The perfect confidentiality agreements is, in most cases, overkill and in any event probably never would be signed. Hundreds, if not thousands of CDAs, NDAs, and other secrecy agreements are signed every day, and the vast majority perform adequately for their purpose. Rather than chase perfection, the parties should focus on avoiding mistakes.
From the Perspective of the Disclosing Party
Prevent disclosure and use. The disclosing party should make sure that the agreement not only prevents disclosure but also use of the confidential information.

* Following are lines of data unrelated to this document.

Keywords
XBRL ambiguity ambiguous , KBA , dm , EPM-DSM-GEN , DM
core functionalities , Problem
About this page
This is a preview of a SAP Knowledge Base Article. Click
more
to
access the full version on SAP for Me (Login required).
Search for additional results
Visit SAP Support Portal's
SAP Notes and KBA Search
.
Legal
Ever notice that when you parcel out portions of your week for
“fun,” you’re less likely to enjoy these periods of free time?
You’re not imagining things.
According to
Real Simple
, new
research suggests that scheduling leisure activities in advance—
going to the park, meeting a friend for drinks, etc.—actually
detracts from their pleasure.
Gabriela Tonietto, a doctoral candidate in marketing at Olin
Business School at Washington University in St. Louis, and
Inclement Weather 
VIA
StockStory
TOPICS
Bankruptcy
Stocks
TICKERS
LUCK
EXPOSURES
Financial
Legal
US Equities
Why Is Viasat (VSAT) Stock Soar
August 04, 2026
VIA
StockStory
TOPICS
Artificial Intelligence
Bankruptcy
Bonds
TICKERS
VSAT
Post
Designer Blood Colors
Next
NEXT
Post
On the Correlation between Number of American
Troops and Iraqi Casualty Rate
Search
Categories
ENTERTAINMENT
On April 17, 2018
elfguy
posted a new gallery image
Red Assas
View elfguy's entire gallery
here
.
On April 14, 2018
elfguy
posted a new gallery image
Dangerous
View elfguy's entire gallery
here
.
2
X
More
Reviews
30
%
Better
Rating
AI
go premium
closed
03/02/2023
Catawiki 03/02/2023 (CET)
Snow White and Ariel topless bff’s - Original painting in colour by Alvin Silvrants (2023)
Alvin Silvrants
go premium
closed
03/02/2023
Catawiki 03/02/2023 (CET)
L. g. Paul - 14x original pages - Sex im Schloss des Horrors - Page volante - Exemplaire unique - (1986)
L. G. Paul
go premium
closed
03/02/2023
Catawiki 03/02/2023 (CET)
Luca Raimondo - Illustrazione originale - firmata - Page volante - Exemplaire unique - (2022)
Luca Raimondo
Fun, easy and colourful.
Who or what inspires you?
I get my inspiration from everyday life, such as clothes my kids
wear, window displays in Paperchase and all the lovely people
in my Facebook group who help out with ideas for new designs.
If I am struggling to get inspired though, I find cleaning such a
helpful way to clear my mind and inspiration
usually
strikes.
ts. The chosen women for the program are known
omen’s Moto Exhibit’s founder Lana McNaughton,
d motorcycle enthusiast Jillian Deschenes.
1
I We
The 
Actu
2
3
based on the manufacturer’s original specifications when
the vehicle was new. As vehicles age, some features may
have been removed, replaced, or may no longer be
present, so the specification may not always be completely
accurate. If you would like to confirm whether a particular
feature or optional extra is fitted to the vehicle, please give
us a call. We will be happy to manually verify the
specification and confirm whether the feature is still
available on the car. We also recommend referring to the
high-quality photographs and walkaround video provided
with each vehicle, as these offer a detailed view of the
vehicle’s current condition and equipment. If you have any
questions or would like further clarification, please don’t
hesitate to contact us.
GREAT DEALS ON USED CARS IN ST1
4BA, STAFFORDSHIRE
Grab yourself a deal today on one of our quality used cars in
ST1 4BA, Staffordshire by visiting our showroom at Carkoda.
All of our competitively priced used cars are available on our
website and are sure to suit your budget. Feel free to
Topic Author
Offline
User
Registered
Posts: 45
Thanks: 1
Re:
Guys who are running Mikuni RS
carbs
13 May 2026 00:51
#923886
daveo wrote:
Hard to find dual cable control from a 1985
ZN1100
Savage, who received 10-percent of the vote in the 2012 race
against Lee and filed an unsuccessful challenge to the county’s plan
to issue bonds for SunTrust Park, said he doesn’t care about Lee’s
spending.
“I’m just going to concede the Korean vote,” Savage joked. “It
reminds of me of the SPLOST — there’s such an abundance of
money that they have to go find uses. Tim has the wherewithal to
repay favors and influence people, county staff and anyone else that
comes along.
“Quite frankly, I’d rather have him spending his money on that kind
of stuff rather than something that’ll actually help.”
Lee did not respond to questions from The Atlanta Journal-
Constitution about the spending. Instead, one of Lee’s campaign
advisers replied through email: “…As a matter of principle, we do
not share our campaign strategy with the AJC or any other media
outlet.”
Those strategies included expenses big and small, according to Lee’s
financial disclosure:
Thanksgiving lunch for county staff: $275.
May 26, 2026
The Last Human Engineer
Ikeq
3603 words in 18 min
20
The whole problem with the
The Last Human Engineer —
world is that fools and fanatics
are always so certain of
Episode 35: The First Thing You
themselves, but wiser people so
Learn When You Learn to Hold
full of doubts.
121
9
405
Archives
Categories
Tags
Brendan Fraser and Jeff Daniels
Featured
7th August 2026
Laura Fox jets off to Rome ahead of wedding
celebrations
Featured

Define protected information. The definition of protected information should include anything that the disclosure is likely to disclose. The disclosing party should resist requirements that could result in accidental forfeiture, such as requirements that the information be marked confidential or that oral disclosures must be confirmed in writing.
Define the time. The duration of the receiving party’s obligations should be clearly defined, as should the period of time during which the disclosing party can disclose information under the agreement.
Have an enforcement plan. If the party to the agreement discloses or uses the information, there is a breach of contract action. However, if a rogue employee or contractor, who is not a party to the agreement, discloses or uses the information, what is the plan? The agreement can provide a right of enforcement, or require the receiving party to enforce the agreement on the disclosing party’s behalf.
Unnecessary obligations. While it is easier to get a reasonable agreement when the provisions are mutual, a disclosing party should not accept confidentiality obligations to the receiving party if it does not need to.
Disclosing Party Options. Ownership. The disclosing party may want to control ownership of inventions inspired by the disclosed invention. Non-filing. The disclosing party may want to restrict the receiving party from filing patent applications on subject matter inspired by the disclosure. No Export. The disclosing party may want to prevent export of the information. Choice of law. The disclosing party may want to select law that will protect the disclosed information. Choice of forum. The disclosing party may want to select a forum that is convenient and reliable, No warranties. The disclosing party may want to disclaim any warranties about the disclosed information. No obligation. The disclosing party may want to disclaim an obligation to deal further with the disclosing party.
From the Perspective of the Receiving Party
Define protected information. The receiving party needs to precisely define the information that is subject to the confidentiality obligations,
Exceptions. The receiving party should define exceptions to its obligations for information that is already in the public domain; information that the receiving party already had in its possession, and information that subsequently comes into its possession other than from a breach of duty to the disclosing party.
Define the time. The receiving party needs to know how long to maintain confidentiality, and how long the disclosing party can make disclosures that the receiving party has to protect.
Receiving Party Options. Confidentiality. The receiving party may want some protection for its own information that it might exchange with the disclosing party. No obligation. The receiving party may want to disclaim an obligation to deal further with the disclosing party. Choice of Law. The receiving party may want to know the law that applies to the construction and enforcement of the agreement. Choice of forum. The receiving party may want to limit where it can be sued to enforce the agreement.
Checklist for a Confidentiality Agreement
- Parties properly identified
- Definition of protected information
- Obligation not to disclose protected information
- Obligation not to use protect information
- Duration of obligation to protect protected information
- Duration of agreement (period of disclosures by disclosing party)
- Indemnity by receiving party for breaches by those to whom it discloses the protected information
- Representations by receiving party
- Ability to enter into agreement
- Agreements with third parties to ensure performance
- Ownership of developments based upon disclosed information.
- Promise not to file filing patent applications on subject matter inspired by the disclosure.
- No Export of the disclosed information.
- Choice of law that applies to the agreement.
- Choice of forum where agreement can be enforced.
- Disclaimer of warranties regarding the disclosed information.
- Disclaimer of obligation to deal further with the other party.